Well I hopefully don't have to worry about that anymore...Just got back from Bass Pro with some fishing stuff and a brand new XPS iT 10/10 on board charger...just have to install it now..Thanks for the info guys...also Jim the battery showed up yesterday 3-1-12 thanks again...


----------



## limige (Sep 2, 2005)

Mine lasted 7 yrs. I'm happy.
I was told when I bought mine some have bad cell issues, usually get an exchange no problem. Not something to throw a fit about.

I'm running regular acid batteries now, they suck. Can't tip them have to watch fume issues and corrosion


----------



## limige (Sep 2, 2005)

OptimaJim said:


> Dan, I'm glad to hear your situation is being resolved. Even if you contacted us a day or two after your warranty had expired, we're not going to split hairs over such an insignificant amount of time passing.
> 
> Ih772, I'm glad you asked the question you did about how the battery has been stored for the last two years, even though it went unanswered. Whenever any battery is discharged below 12.4 volts and left in that state, sulfation begins to form, which diminishes both capacity and lifespan. We're getting ready to head into fishing season and in the battery business, that means a spike in calls from folks who have left their batteries sitting in discharged states all winter long.
> 
> ...


Thanks for taking time to visit our forum and support your product.


----------



## Priority1 (Feb 5, 2006)

It's great to see that this issue was resolved by a responsible company. 

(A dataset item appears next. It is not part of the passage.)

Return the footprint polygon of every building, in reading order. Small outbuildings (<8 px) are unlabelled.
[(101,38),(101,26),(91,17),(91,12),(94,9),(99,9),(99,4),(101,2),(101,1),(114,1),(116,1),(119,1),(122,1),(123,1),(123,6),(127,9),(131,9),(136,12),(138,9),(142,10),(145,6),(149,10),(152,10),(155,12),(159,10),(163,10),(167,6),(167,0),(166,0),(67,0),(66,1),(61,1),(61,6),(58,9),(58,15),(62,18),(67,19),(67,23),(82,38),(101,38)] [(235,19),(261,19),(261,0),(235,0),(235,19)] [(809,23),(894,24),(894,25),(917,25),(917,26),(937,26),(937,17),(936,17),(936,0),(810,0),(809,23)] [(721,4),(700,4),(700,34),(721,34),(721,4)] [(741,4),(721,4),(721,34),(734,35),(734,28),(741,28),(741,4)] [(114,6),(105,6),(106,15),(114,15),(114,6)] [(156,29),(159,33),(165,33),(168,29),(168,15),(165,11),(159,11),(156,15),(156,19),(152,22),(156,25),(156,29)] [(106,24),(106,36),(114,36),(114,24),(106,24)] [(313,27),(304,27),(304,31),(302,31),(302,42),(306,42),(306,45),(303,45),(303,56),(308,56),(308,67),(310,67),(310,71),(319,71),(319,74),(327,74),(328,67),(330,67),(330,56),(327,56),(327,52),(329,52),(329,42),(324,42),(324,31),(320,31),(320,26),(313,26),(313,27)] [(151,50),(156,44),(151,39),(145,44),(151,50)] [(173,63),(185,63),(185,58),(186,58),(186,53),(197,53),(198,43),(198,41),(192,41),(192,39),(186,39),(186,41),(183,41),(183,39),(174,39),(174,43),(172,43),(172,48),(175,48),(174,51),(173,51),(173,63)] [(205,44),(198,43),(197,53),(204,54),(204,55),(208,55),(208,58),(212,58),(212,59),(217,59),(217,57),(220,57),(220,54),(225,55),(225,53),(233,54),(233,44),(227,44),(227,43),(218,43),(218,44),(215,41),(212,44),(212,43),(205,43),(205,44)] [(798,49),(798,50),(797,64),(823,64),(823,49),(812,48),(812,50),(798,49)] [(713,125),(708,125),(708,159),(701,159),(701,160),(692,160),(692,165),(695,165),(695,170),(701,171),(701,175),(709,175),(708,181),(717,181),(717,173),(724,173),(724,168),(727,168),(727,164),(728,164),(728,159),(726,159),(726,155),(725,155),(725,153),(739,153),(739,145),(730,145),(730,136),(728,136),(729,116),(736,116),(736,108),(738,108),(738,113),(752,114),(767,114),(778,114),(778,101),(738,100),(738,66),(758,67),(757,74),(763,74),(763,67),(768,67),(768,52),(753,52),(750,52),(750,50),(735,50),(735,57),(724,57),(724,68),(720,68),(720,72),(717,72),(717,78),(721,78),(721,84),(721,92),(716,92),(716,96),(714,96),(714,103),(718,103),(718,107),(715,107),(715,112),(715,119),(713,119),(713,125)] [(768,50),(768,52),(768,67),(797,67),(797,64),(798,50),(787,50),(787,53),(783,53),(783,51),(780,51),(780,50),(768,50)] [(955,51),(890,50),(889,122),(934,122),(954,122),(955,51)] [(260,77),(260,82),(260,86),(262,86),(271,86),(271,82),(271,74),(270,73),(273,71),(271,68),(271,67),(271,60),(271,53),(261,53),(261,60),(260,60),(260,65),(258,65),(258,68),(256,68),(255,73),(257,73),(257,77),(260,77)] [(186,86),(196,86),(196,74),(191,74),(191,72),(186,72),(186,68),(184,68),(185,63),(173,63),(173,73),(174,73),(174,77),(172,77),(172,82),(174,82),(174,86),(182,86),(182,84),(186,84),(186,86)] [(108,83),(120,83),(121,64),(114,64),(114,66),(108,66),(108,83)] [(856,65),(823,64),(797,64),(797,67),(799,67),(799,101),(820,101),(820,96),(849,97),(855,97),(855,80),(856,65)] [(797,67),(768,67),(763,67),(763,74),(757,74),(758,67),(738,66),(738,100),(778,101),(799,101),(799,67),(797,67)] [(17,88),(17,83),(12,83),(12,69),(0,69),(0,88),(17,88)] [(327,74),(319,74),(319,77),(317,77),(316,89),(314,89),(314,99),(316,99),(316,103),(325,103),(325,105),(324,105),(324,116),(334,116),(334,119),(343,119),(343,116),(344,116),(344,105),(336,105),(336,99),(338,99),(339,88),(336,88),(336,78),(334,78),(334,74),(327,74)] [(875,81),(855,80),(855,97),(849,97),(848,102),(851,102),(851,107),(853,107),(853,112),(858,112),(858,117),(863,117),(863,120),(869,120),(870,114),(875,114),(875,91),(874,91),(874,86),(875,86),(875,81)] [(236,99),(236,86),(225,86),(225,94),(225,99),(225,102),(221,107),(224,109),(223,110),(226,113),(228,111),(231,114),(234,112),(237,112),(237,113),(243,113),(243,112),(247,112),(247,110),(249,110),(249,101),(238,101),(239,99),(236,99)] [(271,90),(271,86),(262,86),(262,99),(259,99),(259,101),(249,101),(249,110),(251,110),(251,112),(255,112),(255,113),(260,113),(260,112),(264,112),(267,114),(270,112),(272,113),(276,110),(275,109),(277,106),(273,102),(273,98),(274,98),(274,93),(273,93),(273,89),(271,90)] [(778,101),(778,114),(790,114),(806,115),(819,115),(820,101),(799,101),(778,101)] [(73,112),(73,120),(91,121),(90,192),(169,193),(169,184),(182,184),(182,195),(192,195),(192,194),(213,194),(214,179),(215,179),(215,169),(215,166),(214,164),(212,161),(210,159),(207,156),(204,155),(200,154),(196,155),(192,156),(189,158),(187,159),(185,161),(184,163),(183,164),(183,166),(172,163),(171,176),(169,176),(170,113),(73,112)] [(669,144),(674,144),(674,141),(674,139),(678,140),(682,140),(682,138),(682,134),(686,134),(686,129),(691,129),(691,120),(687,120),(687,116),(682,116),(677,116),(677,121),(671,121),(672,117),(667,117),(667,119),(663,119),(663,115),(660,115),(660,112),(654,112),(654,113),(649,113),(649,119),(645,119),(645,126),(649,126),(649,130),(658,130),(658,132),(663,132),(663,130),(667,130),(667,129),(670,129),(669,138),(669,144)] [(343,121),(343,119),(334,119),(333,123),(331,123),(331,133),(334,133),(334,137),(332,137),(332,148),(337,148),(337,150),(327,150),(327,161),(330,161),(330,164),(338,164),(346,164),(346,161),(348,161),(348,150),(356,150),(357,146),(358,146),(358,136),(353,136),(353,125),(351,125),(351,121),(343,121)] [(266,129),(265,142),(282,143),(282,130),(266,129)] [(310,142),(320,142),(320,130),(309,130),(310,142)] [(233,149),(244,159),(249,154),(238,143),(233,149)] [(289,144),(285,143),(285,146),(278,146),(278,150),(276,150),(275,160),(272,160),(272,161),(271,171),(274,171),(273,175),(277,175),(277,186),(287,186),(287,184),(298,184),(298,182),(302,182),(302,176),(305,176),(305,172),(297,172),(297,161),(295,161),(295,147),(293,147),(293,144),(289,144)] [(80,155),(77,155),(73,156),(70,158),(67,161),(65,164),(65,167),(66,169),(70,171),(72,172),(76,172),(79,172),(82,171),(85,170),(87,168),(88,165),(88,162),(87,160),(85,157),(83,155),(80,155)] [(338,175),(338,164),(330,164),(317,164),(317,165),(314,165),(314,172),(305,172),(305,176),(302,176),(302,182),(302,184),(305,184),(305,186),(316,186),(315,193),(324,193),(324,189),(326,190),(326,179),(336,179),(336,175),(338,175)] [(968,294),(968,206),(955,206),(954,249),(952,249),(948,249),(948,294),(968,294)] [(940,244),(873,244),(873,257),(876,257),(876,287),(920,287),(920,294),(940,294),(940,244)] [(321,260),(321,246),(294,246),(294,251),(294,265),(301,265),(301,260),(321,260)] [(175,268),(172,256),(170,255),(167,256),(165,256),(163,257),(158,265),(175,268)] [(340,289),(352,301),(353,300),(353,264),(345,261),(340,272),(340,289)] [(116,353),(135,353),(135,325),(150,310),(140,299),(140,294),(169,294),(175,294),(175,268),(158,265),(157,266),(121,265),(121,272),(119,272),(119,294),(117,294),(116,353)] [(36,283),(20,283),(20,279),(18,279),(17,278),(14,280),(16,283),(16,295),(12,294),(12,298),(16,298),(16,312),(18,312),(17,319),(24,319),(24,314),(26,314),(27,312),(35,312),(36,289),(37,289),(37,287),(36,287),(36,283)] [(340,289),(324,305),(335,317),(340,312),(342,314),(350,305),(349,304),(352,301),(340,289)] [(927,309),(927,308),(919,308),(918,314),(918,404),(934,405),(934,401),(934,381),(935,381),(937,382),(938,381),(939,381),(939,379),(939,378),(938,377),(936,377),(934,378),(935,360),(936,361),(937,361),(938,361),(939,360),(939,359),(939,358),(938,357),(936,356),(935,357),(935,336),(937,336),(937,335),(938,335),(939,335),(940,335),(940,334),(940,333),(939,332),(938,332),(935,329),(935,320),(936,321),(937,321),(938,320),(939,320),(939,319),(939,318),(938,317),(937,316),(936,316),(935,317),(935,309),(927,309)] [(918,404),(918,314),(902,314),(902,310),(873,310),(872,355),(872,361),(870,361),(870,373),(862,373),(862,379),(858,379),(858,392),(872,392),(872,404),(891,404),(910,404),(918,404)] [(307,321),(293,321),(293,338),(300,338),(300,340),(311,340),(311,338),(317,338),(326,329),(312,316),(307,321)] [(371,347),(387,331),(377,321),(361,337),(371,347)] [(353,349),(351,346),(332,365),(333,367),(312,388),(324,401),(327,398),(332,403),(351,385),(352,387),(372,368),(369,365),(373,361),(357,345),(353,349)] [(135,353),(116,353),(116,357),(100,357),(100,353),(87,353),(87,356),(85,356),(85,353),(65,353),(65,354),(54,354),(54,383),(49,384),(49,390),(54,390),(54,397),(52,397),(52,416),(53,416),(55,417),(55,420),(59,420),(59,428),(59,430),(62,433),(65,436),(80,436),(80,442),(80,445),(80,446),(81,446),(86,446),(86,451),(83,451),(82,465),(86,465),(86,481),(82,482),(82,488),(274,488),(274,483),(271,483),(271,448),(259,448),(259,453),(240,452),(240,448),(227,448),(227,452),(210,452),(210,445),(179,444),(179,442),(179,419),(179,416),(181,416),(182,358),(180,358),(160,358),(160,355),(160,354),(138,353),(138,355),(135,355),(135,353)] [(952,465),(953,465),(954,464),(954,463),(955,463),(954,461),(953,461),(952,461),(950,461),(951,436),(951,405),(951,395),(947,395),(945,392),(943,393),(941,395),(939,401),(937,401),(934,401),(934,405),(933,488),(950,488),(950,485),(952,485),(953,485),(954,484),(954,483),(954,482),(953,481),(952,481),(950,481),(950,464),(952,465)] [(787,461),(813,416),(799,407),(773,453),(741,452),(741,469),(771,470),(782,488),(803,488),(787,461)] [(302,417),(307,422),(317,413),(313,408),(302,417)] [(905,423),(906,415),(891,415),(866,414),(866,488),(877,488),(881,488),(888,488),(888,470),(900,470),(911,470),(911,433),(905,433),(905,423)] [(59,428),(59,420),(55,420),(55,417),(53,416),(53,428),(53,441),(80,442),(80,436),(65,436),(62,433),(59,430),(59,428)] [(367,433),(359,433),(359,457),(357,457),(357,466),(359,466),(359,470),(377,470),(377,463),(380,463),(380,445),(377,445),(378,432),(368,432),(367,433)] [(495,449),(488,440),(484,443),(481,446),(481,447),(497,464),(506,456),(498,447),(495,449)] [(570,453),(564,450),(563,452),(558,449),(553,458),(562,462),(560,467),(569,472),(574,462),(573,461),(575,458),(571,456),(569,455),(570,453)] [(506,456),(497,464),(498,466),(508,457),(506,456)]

What is bad some folks just look at the headlines. Newspapers are great for this. If you just look at the bold print a good company gets a bad rap. It's always best to wait before posting potentially damaging information. As it was also mentioned sometimes neglect causes premature failure, and the customer is p!ssed and the company gets slammed. Just like in newspapers when the damage is done on the front page headlines the correction comes in fine print on the back page. My two cents and a nickel to boot.


----------



## Dan9811 (Dec 8, 2007)

You wouldn't be upset if you spent a day of emailing, at least 15 emails back and forth and was told that the warranty started on a sunday the day you bought it while it was at a warehouse and not the day you received it 5 days later. Also the last thing I was told was sorry its out of warranty that day. I didn't start this post until the next day. What if you were told to take that battery on an 80 mile round trip to get it tested. You wouldn't be upset. I have a place 3 miles from my house in Dryden that is an Interstate Battery dealer. The lady wanted me to go to Flint. I have the emails where I found the place on IB website. The second place she told me to go was in Lake Orion, oh yeah it's closed. You wouldn't be upset. I put this post up knowing someone was watching (Optima Jim) and sent an email asking for a supervisor to contact me because for my warranty to start the day I bought it online and not recieved it was not customer friendly.

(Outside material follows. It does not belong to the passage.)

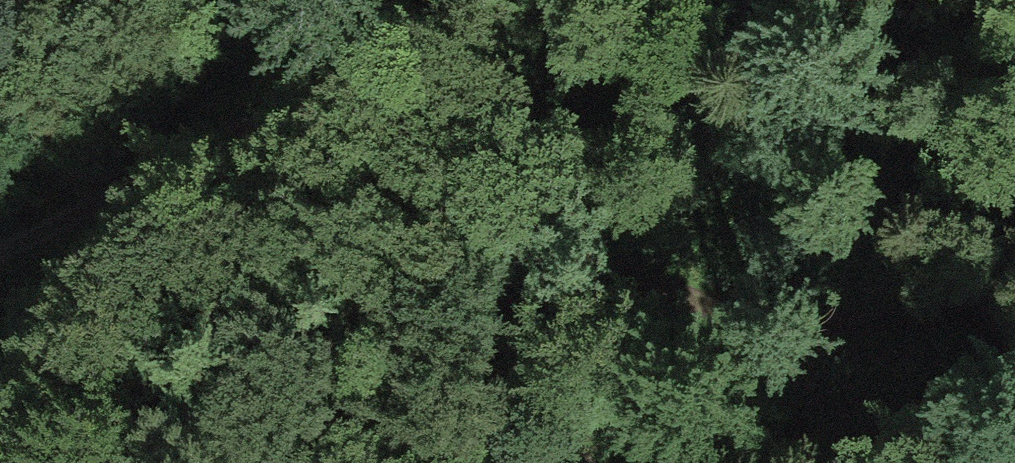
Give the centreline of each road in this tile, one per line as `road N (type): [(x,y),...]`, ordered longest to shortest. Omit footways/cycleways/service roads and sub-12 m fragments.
road 1 (track): [(0,260),(166,153),(257,114),(363,109),(459,149),(571,242),(694,314),(830,324),(1014,291)]
road 2 (track): [(591,462),(550,418),(439,241),(377,185),(316,161),(166,153)]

Also this was my first High performance AMG, always had lead acid and had no problems for years, I researched and found that Optima was considered by most the top brand. I obviously wasn't prepared to babysit the battery when I used it three times (10 hours) from being bumped to a different shift at work, moving two households to one, and having to help take care of 3 little ones under 5 years old.

Well I received my new battery the other day and took steps to preventing it again and went and dropped $200.00 on an on-board charger so it doesn't happen again. 

I have the emails from the lady at Optima not you guys, I have them saved if I needed them at a later date. I THANK Jim for getting a hold of me. I don't know if he helped get this straightend out but if he did it's a double THANKS. If anyone of you were in my position and dropped that kind of coin(which alot of you do) you would have been upset with the responses I got in email.

Sorry so long, Dan


----------



## ebijack (Apr 20, 2009)

It was good that you got taken care of. I had a similar problem with a minnkota 101 co-pilot. But i was *not* taken care of at all. I am running an I-pilot, but if motorguide had a product that was of the same features I wouldn't hesitate to buy motorguide. kudo's that someone at optima views this site and tries to help.


----------



## Erik the Bold (Nov 30, 2005)

I've never had good luck with Optima batteries. :sad:

Spent 20+ years offshore racing and found the best for my money was Deka, manufactured by East Penn.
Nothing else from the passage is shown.